ABOUT THIS TASK ▸ Reproduce the records word for word, starting at the line that contains "1_A1, 1_A2, 1_A3, 1_B1, 1_B2, 1_C1" and continuing down through the line that contains "To the nearest percent, what is the difference".

DATA EXTRACT ▸
________________

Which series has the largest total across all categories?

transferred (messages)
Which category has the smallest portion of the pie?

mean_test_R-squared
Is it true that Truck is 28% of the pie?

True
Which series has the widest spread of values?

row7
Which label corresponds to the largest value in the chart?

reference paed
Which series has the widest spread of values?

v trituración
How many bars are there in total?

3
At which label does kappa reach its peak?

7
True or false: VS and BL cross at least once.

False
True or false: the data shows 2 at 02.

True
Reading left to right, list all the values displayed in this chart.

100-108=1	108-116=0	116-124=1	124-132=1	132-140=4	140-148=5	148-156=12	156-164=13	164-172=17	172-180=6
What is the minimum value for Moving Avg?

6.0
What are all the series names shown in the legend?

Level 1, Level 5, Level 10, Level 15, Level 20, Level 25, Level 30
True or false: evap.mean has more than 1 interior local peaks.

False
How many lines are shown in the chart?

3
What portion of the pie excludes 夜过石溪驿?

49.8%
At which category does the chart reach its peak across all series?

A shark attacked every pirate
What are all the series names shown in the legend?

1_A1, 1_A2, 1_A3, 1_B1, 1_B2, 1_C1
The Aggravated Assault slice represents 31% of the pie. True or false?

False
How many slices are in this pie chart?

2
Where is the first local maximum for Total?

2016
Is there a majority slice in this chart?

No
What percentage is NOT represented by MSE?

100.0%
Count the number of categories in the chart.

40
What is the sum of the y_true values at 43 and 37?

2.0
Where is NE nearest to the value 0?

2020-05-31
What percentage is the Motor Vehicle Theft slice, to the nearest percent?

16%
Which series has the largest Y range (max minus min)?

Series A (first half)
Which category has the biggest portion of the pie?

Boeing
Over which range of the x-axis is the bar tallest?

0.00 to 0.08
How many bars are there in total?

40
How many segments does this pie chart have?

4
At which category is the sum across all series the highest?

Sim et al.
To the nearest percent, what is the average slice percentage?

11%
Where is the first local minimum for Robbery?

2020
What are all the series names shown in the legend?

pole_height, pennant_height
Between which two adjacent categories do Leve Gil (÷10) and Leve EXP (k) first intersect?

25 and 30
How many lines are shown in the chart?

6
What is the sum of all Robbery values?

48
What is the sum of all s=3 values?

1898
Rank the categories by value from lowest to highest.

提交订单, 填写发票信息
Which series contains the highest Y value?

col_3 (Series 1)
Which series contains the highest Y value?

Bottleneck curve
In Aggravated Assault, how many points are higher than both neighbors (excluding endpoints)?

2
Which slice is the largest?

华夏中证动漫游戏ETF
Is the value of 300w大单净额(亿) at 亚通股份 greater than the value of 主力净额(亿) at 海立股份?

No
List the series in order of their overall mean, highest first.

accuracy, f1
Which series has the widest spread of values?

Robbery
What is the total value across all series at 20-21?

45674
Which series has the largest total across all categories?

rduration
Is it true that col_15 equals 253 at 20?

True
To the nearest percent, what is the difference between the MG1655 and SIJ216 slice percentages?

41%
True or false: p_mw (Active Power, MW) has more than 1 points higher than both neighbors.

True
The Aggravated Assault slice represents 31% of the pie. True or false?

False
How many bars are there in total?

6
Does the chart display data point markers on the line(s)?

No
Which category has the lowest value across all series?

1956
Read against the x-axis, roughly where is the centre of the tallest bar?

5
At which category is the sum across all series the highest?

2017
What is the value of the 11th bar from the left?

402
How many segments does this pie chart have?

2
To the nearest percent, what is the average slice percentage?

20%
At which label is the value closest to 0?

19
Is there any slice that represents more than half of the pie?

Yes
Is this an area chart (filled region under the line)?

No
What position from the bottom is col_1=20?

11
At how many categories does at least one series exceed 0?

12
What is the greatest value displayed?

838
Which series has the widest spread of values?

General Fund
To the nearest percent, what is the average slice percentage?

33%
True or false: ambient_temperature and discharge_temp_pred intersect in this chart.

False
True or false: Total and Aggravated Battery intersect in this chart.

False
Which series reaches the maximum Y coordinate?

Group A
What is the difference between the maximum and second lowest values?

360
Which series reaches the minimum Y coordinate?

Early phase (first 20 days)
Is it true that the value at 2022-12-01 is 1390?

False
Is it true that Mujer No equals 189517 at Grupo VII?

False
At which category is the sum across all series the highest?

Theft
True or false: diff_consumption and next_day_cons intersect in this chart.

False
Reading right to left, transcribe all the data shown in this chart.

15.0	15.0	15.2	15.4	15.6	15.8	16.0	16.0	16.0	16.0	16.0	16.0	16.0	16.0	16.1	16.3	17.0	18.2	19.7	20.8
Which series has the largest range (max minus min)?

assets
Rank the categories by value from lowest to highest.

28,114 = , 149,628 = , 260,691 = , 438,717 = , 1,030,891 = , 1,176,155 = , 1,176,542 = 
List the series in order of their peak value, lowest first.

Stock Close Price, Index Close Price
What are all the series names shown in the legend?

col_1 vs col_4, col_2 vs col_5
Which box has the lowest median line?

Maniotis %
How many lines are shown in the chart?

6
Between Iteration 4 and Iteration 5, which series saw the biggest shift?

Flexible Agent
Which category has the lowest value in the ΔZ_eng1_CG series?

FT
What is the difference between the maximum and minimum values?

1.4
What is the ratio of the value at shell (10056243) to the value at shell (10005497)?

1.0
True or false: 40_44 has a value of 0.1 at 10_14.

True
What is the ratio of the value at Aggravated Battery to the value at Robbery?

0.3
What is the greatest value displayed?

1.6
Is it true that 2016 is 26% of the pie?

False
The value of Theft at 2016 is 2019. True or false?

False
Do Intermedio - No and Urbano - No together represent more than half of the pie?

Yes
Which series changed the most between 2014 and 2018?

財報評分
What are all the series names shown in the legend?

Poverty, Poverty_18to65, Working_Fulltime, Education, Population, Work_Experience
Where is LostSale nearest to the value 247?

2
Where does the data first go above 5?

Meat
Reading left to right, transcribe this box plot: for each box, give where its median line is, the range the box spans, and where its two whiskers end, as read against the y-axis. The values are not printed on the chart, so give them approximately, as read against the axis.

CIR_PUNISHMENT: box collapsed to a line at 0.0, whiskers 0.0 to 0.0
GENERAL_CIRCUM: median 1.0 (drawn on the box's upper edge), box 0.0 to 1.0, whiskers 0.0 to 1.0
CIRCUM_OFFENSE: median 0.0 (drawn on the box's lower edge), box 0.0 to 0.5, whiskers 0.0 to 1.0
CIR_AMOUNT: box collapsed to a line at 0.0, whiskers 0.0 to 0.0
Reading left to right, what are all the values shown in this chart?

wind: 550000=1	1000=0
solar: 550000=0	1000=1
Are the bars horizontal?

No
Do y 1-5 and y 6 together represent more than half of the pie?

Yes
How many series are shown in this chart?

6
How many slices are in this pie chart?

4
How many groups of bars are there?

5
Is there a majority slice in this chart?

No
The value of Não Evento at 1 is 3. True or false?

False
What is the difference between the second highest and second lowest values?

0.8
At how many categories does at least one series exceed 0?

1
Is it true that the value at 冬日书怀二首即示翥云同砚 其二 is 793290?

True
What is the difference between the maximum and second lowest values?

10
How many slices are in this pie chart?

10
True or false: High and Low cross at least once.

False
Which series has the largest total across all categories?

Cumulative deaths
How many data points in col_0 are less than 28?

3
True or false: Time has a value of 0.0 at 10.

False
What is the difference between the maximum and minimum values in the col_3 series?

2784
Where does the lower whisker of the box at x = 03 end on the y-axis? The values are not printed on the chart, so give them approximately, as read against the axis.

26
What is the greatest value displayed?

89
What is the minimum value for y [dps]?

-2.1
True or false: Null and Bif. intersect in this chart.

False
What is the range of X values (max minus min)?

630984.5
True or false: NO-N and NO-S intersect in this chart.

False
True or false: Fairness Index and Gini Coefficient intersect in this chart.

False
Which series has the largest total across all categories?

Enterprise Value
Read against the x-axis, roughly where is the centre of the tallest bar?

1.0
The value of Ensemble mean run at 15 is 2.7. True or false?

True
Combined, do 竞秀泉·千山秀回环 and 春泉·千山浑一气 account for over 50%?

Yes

________________

ANSWER BELOW ▸
1_A1, 1_A2, 1_A3, 1_B1, 1_B2, 1_C1
The Aggravated Assault slice represents 31% of the pie. True or false?

False
How many slices are in this pie chart?

2
Where is the first local maximum for Total?

2016
Is there a majority slice in this chart?

No
What percentage is NOT represented by MSE?

100.0%
Count the number of categories in the chart.

40
What is the sum of the y_true values at 43 and 37?

2.0
Where is NE nearest to the value 0?

2020-05-31
What percentage is the Motor Vehicle Theft slice, to the nearest percent?

16%
Which series has the largest Y range (max minus min)?

Series A (first half)
Which category has the biggest portion of the pie?

Boeing
Over which range of the x-axis is the bar tallest?

0.00 to 0.08
How many bars are there in total?

40
How many segments does this pie chart have?

4
At which category is the sum across all series the highest?

Sim et al.
To the nearest percent, what is the average slice percentage?

11%
Where is the first local minimum for Robbery?

2020
What are all the series names shown in the legend?

pole_height, pennant_height
Between which two adjacent categories do Leve Gil (÷10) and Leve EXP (k) first intersect?

25 and 30
How many lines are shown in the chart?

6
What is the sum of all Robbery values?

48
What is the sum of all s=3 values?

1898
Rank the categories by value from lowest to highest.

提交订单, 填写发票信息
Which series contains the highest Y value?

col_3 (Series 1)
Which series contains the highest Y value?

Bottleneck curve
In Aggravated Assault, how many points are higher than both neighbors (excluding endpoints)?

2
Which slice is the largest?

华夏中证动漫游戏ETF
Is the value of 300w大单净额(亿) at 亚通股份 greater than the value of 主力净额(亿) at 海立股份?

No
List the series in order of their overall mean, highest first.

accuracy, f1
Which series has the widest spread of values?

Robbery
What is the total value across all series at 20-21?

45674
Which series has the largest total across all categories?

rduration
Is it true that col_15 equals 253 at 20?

True
To the nearest percent, what is the difference between the MG1655 and SIJ216 slice percentages?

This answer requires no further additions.